§ Records for processing:
┄┄┄┄┄┄┄┄┄┄
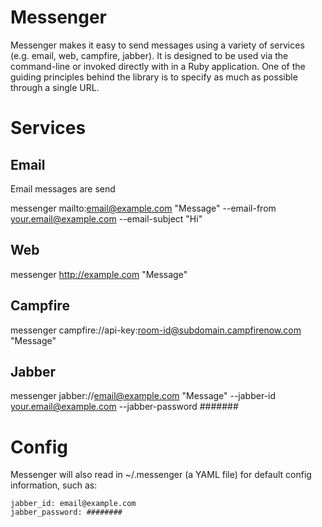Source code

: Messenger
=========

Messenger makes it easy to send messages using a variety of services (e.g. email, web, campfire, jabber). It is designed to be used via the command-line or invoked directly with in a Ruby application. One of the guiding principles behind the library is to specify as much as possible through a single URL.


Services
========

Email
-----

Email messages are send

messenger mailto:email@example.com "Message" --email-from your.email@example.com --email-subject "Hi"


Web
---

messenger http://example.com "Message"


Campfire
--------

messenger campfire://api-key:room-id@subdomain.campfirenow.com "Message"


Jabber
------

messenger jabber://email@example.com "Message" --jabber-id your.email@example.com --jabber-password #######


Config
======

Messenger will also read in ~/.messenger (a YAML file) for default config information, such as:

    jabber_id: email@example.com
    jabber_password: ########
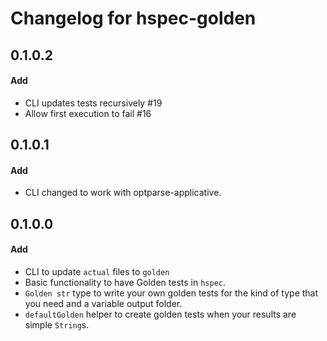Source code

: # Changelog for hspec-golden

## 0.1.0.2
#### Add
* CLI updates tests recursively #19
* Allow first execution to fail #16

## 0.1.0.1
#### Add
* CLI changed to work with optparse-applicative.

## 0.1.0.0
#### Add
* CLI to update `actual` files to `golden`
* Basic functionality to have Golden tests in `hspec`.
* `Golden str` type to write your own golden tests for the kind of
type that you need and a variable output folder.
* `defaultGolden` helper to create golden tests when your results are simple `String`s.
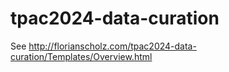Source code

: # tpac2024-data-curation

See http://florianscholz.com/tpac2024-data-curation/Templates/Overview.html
┄┄┄┄┄┄┄┄┄┄
§ To do:
Search the entries above for the word "with" and copy each line where it appears.

§ Task output:
Messenger makes it easy to send messages using a variety of services (e.g. email, web, campfire, jabber). It is designed to be used via the command-line or invoked directly with in a Ruby application. One of the guiding principles behind the library is to specify as much as possible through a single URL.
* CLI changed to work with optparse-applicative.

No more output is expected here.